No matter how you slice it, the proof behind this comes from eye-tracking heatmaps.
We know that readers’ eyes move in an F-shape along a page or screen, like this:
So with that in mind, design your pages so they highlight the most important elements to get more clicks and higher engagement rates.
Reassuring visitors increased Highrise signups by 30%
Often, testing your landing page’s headline can be the single best way to improve overall business performance. A simple test like the one Highrise carried out can give you a massive boost in leads.
Control:
Winner (+30% signup rate):
By emphasizing the 30-day free trial prominently in the main headline, visitors felt reassured and like they had nothing to lose by signing up and giving it a go.
The strong call to action of ‘Pick a plan to get started!’ could have also had an effect, especially since it tells the visitor the exact next step they need to do, instead of a vague instruction.
The power of guarantees has been proven time and time again, and you can see it even on opt-in forms with copy like ‘We promise never to spam you’ or ‘I hate spam as much as you do’, like I am using below my email subscription sign-up forms. We consider this another form of social proof because when you see it, your brain automatically assumes that others feel like you do too. And guess what, it works!
Performable increased clicks by 21% simply by changing button color
Colors can have a profound effect on your reader’s response to your site. Think about it in the extreme and imagine a site that was made up of the world’s least favorite colors.

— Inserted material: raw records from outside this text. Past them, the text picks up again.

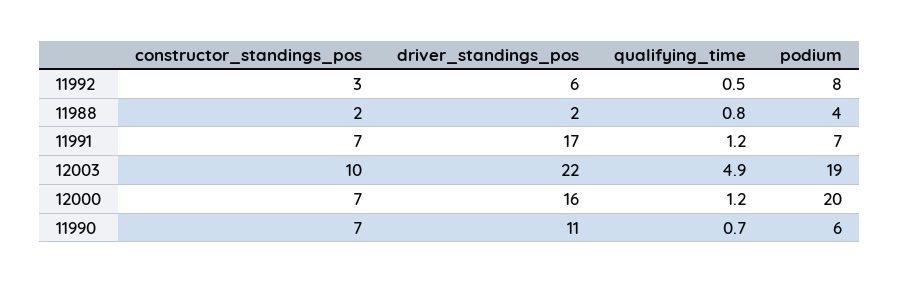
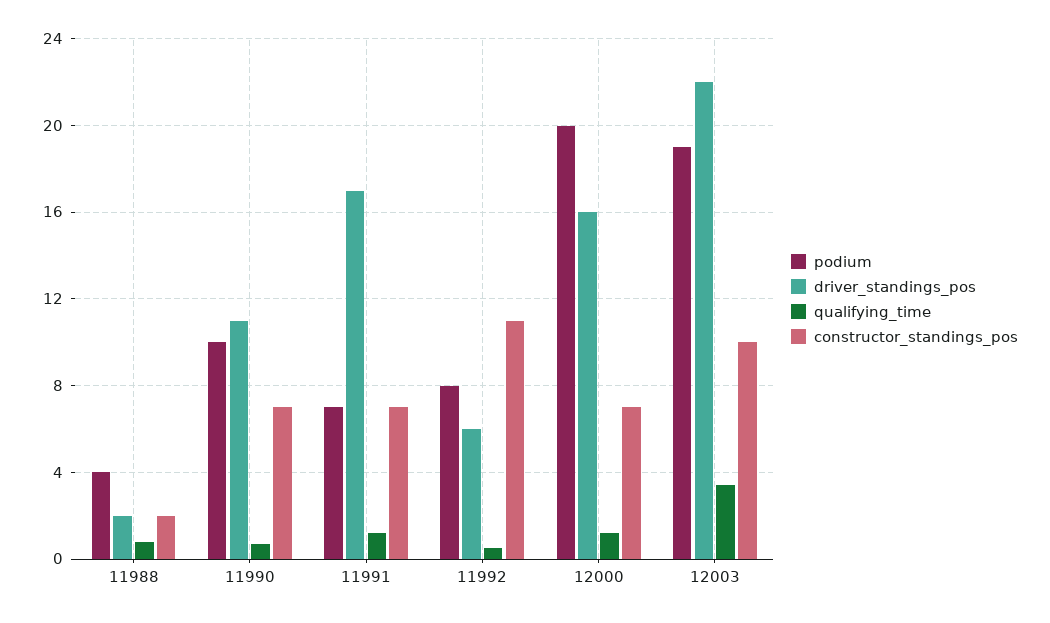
  {
    "constructor_standings_pos": {
-     "11992": 3,
+     "11992": 11,
      "11988": 2,
      "11991": 7,
      "12003": 10,
      "12000": 7,
      "11990": 7
    },
    "driver_standings_pos": {
      "11992": 6,
      "11988": 2,
      "11991": 17,
      "12003": 22,
      "12000": 16,
      "11990": 11
    },
    "qualifying_time": {
      "11992": 0.5,
      "11988": 0.8,
      "11991": 1.2,
-     "12003": 4.9,
+     "12003": 3.5,
      "12000": 1.2,
      "11990": 0.7
    },
    "podium": {
      "11992": 8,
      "11988": 4,
      "11991": 7,
      "12003": 19,
      "12000": 20,
-     "11990": 6
+     "11990": 10
    }
  }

Below is a simple but legendary A/B test carried out by Performable. By just tweaking the color of their main call to action button from green to red, they increased clicks by 21%.
HubSpot’s analysis of the test is that the color didn’t matter as much as the contrast. The green in Performable’s logo meant the call to action button was dampened and got blended into the background.
Changing it to red — green’s perfect contrast — made it stand out and make visitors want to click.
Changing one word increased clicks by 161%
Never underestimate the power of one word A/B tests. Sometimes they can have insane results.
Software firm Veeam tested the wording the call to action that would put visitors in touch with the sales team. Here are the two versions:
Control:
Winner (+161.66% clicks):
To many would be customers, ‘Request a quote’ sounds like it might be slow, take too much time, and connect you with a sales rep whose life will now be devoted to hounding you.
‘Request pricing’ sounds and feels better psychologically because it implies the pricing is fixed, and all you have to do is request and learn more. Obviously that’s how Veeam’s visitors felt, too.
Tracking and analyzing your A/B tests
Assuming you’re using different platforms to test different parts of your product and marketing, you need a central place to store it all.
What’s the answer?
Well, as it is in 90% of cases: a spreadsheet.
Whether you love them or hate them, they are unrivaled when it comes to being the best places to store, filter, and analyze structured data.
Closing thoughts – Learning from A/B tests so you can optimize your processes going forward
When you have it in front of you, it can be easy to be blinded by a fake certainty of what the data actually means.
Sure, you find that one headline did better than the other. But why? Without answering the ‘why’, you won’t make better choices in the future or learn anything from your tests.
That’s why it’s best to first set up tests that lend themselves well to statistical significance.
For example, let’s say you’re making changes to a landing page and find that it boosted conversion by 43%. Nice!
The problem comes when you find that the changes you made were changes to the copy, the button and the headline. Then what? How do you know what made the impact?